Further information:
The 12 Steps to Transition
1. Set up a steering group: A core team is essential for driving the project forward during the initial stages and planning for ‘The Great Unleashing’.
2. Awareness raising: Above all, this stage must be fun, imaginative and engaging. It is intended to inform the community about the realities of peak oil through film-screenings, presentations, talks and networking.
3. Laying the foundations: Identify and liaise with existing community groups and acknowledge the vital roles they have to play in the transition initiative.
4. The Great Unleashing: The event should be spectacular but also informative, introducing the wider community to the concepts of peak oil and climate change.
5. Form working groups: Ideally the ‘core’ working groups should be among the first, including food, waste, energy, education, economics, transport, water and local government.
6. Open Space: In theory, this forum model shouldn’t really work, having no agenda, no timetable, no obvious co-ordinator and no one to take minutes. However, Totnes has so far run successful Open Spaces on food, energy, housing and economics.
7. Develop visible practical manifestations of the project: This stage is essential for capturing the imagination of the community and demonstrating the potential of the transition initiative.
8. Facilitate the Great Reskilling: Many of the skills that our grandparents took for granted have sadly been lost to mechanisation and industrialisation.
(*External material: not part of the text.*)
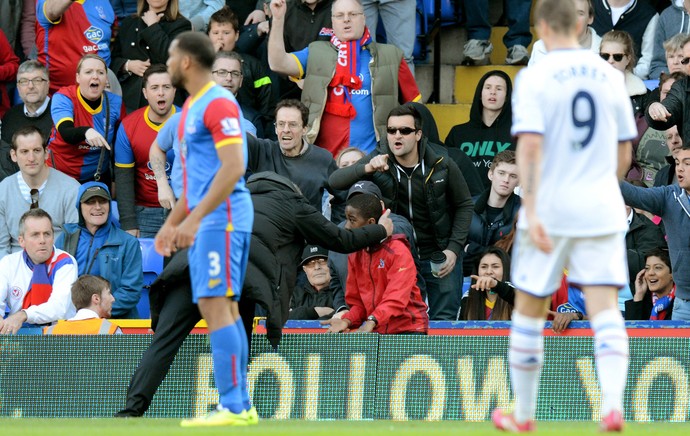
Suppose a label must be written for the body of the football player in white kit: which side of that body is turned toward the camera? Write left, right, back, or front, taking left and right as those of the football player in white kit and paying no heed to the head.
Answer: back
Transition represents an exciting opportunity to reinvigorate traditional crafts that are essential for a post-fossil-fuel economy.
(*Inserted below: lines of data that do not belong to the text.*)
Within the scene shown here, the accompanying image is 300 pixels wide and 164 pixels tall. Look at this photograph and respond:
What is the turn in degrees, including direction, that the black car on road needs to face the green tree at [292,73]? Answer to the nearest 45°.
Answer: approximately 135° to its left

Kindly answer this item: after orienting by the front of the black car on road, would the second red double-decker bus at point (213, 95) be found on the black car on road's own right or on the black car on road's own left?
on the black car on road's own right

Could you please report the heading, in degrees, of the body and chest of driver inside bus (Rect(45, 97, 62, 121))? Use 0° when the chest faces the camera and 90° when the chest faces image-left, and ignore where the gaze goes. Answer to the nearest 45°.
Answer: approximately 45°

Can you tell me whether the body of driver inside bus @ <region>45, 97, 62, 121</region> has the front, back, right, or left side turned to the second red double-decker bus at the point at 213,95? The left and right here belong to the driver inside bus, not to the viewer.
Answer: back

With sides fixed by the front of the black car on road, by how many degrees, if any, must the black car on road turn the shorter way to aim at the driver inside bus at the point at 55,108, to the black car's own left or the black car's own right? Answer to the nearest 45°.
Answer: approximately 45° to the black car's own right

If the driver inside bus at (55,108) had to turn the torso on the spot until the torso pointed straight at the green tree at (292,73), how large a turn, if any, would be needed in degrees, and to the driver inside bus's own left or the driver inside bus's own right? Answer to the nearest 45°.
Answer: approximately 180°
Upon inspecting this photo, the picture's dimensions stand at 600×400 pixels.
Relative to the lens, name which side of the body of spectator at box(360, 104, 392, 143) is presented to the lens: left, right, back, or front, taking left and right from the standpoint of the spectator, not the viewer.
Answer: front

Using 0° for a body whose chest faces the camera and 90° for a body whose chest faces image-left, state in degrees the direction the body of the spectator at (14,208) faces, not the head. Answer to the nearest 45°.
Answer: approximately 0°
9. Build bridges with local government: Whether it’s planning issues, funding or simply endorsement, the support of your local authority is essential if the Transition initiative is to be entirely successful.
10. Honour the elders: Local knowledge is one of the greatest sources of inspiration and ideas within your community. Those of us who can still remember the transition to the age of cheap oil represent a wealth of information.
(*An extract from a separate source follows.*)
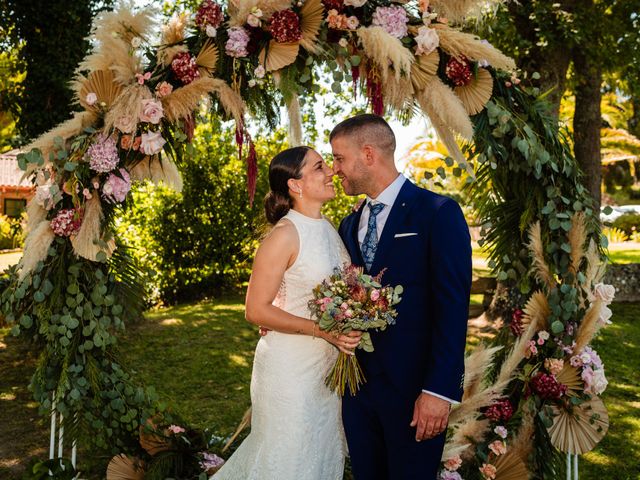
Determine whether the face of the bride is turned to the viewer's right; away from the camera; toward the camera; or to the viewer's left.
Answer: to the viewer's right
11. Let it go where it wants to go: ‘Predetermining the outcome,’ as Rob says, ‘is going to really wind you up!’ Keep your focus on the key criteria and watch as the collective genius of the community creates highly inventive solutions.
12. Create an Energy Descent Action Plan: This is really the pinnacle of the transition process. The plan should be exhilarating to read and illustrated with stories and photos to provide an inspirational vision of a powered-down community.